MATERIAL TO PROCESS

+ + + + +

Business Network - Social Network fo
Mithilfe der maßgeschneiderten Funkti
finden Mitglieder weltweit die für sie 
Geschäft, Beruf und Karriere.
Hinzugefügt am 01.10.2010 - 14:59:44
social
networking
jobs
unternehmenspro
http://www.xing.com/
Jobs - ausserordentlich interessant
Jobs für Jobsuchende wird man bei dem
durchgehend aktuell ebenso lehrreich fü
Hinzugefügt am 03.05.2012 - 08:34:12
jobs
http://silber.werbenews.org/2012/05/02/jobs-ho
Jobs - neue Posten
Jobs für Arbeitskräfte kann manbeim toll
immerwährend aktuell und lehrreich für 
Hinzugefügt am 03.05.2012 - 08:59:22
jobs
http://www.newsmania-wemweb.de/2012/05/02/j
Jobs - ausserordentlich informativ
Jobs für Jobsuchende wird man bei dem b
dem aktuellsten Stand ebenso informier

+ + + + +

Counting only lines that contain the string "ebenso", how many are there in the data above? Give the number alone.

THE ANSWER
2